PROBLEM STATEMENT —
Look below for the line containing "list [0, 302, 425, 865]"; from there through the line containing "Document page, 1500x844 pixels.", both lines included, please set down each line exactly and nothing else.
=== Begin Enclosure ===
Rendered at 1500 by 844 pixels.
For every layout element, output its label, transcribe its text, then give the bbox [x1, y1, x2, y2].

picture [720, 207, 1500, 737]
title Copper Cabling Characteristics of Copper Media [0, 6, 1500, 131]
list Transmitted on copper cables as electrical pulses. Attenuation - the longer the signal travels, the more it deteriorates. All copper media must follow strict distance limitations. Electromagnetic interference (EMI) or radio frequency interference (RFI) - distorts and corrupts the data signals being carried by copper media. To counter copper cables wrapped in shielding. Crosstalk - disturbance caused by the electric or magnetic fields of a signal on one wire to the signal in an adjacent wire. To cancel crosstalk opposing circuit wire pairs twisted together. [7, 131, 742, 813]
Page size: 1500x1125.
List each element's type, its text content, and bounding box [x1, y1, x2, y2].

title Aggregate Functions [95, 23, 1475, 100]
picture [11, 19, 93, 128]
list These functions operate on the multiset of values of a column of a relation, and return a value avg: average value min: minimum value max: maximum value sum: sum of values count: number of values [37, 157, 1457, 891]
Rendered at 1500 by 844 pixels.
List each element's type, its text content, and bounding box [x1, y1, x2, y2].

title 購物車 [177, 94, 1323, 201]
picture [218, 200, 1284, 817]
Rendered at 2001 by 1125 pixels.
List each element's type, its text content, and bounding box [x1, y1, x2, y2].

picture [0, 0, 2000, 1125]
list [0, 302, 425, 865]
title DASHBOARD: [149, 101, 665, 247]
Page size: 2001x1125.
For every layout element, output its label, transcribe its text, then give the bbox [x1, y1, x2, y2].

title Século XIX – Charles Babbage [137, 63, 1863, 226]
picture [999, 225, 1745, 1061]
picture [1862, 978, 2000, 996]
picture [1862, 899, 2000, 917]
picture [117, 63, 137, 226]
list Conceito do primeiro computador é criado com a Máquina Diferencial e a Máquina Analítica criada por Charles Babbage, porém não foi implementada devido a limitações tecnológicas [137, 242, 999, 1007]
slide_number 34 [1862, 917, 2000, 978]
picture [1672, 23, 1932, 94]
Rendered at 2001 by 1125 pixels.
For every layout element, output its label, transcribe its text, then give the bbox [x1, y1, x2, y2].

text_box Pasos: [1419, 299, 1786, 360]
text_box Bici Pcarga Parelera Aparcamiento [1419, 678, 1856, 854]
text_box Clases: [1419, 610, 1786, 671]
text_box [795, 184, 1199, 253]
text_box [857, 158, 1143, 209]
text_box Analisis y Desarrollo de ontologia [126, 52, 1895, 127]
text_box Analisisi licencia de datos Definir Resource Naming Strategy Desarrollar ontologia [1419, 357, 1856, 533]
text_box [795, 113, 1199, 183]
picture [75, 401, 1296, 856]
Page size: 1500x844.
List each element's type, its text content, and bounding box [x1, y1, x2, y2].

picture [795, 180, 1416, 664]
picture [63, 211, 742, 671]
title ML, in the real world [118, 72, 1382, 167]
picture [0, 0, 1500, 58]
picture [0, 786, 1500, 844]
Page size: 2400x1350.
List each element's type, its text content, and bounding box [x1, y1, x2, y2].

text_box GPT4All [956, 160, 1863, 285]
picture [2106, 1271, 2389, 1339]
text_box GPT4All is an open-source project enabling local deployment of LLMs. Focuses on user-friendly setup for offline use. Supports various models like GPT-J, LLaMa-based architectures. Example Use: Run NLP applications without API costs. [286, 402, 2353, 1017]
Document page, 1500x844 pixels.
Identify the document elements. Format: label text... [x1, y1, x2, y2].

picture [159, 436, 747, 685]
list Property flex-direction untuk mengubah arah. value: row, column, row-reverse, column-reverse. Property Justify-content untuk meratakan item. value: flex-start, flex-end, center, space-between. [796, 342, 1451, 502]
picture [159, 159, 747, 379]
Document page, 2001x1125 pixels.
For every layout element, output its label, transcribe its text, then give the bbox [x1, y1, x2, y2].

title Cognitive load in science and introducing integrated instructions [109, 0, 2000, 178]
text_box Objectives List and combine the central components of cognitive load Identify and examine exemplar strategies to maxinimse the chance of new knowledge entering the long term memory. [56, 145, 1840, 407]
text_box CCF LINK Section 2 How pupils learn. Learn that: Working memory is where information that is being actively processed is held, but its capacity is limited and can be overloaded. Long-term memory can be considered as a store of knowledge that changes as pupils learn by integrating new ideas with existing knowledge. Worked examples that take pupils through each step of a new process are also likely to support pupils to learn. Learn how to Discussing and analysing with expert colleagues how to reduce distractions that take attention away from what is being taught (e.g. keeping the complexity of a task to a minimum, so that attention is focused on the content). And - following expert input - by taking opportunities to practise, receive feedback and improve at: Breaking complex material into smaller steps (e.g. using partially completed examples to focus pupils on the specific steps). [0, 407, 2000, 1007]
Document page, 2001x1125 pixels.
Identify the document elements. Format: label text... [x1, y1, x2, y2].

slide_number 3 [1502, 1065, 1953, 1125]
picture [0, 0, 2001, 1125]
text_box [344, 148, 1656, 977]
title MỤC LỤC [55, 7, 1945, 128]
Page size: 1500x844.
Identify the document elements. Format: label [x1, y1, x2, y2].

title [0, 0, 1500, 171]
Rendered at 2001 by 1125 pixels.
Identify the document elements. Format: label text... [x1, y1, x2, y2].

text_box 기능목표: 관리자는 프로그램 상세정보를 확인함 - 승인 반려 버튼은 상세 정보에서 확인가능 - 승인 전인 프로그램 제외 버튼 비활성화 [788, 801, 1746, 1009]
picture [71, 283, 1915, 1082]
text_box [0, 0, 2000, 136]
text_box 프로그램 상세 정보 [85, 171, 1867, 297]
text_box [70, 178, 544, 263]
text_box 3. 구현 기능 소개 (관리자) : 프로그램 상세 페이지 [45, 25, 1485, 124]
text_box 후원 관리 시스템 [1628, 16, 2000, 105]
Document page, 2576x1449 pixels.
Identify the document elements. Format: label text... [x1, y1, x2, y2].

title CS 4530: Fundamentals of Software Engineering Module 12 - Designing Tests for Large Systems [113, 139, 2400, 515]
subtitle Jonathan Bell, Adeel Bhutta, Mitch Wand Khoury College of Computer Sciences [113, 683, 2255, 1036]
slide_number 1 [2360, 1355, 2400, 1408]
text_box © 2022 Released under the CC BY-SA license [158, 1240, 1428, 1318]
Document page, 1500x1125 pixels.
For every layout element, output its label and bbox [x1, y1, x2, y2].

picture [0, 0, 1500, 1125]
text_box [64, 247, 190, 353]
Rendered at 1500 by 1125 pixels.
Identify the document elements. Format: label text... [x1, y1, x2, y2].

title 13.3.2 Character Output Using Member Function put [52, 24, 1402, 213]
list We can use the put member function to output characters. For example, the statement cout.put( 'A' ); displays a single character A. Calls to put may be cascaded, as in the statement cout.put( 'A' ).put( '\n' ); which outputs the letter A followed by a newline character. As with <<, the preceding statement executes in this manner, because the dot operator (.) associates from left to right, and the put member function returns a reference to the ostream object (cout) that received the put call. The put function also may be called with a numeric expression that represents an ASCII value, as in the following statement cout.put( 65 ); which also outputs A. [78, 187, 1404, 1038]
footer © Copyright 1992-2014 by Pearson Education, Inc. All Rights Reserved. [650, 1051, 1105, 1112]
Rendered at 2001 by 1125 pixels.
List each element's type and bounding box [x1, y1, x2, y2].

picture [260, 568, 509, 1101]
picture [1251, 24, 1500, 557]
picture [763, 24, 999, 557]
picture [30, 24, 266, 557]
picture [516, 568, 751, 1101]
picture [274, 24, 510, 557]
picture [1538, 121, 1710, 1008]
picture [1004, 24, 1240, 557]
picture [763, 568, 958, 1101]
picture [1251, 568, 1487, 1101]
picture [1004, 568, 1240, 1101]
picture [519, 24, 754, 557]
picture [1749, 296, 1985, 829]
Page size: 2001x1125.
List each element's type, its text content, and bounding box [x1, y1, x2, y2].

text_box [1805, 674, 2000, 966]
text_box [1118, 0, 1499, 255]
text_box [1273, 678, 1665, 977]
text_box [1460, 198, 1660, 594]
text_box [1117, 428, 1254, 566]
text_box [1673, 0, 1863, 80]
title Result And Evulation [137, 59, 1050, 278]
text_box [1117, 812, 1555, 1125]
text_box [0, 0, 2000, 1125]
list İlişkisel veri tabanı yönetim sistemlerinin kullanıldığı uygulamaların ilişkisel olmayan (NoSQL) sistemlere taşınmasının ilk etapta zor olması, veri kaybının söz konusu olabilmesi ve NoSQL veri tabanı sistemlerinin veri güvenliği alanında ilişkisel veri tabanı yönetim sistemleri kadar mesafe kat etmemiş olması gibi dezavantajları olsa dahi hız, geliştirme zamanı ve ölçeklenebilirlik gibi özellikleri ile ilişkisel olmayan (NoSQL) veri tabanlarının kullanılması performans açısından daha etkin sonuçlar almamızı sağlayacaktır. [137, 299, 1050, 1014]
=== End Enclosure ===
FINISHED TASK —
list [0, 302, 425, 865]
title DASHBOARD: [149, 101, 665, 247]
Page size: 2001x1125.
For every layout element, output its label, transcribe its text, then give the bbox [x1, y1, x2, y2].

title Século XIX – Charles Babbage [137, 63, 1863, 226]
picture [999, 225, 1745, 1061]
picture [1862, 978, 2000, 996]
picture [1862, 899, 2000, 917]
picture [117, 63, 137, 226]
list Conceito do primeiro computador é criado com a Máquina Diferencial e a Máquina Analítica criada por Charles Babbage, porém não foi implementada devido a limitações tecnológicas [137, 242, 999, 1007]
slide_number 34 [1862, 917, 2000, 978]
picture [1672, 23, 1932, 94]
Rendered at 2001 by 1125 pixels.
For every layout element, output its label, transcribe its text, then give the bbox [x1, y1, x2, y2].

text_box Pasos: [1419, 299, 1786, 360]
text_box Bici Pcarga Parelera Aparcamiento [1419, 678, 1856, 854]
text_box Clases: [1419, 610, 1786, 671]
text_box [795, 184, 1199, 253]
text_box [857, 158, 1143, 209]
text_box Analisis y Desarrollo de ontologia [126, 52, 1895, 127]
text_box Analisisi licencia de datos Definir Resource Naming Strategy Desarrollar ontologia [1419, 357, 1856, 533]
text_box [795, 113, 1199, 183]
picture [75, 401, 1296, 856]
Page size: 1500x844.
List each element's type, its text content, and bounding box [x1, y1, x2, y2].

picture [795, 180, 1416, 664]
picture [63, 211, 742, 671]
title ML, in the real world [118, 72, 1382, 167]
picture [0, 0, 1500, 58]
picture [0, 786, 1500, 844]
Page size: 2400x1350.
List each element's type, its text content, and bounding box [x1, y1, x2, y2].

text_box GPT4All [956, 160, 1863, 285]
picture [2106, 1271, 2389, 1339]
text_box GPT4All is an open-source project enabling local deployment of LLMs. Focuses on user-friendly setup for offline use. Supports various models like GPT-J, LLaMa-based architectures. Example Use: Run NLP applications without API costs. [286, 402, 2353, 1017]
Document page, 1500x844 pixels.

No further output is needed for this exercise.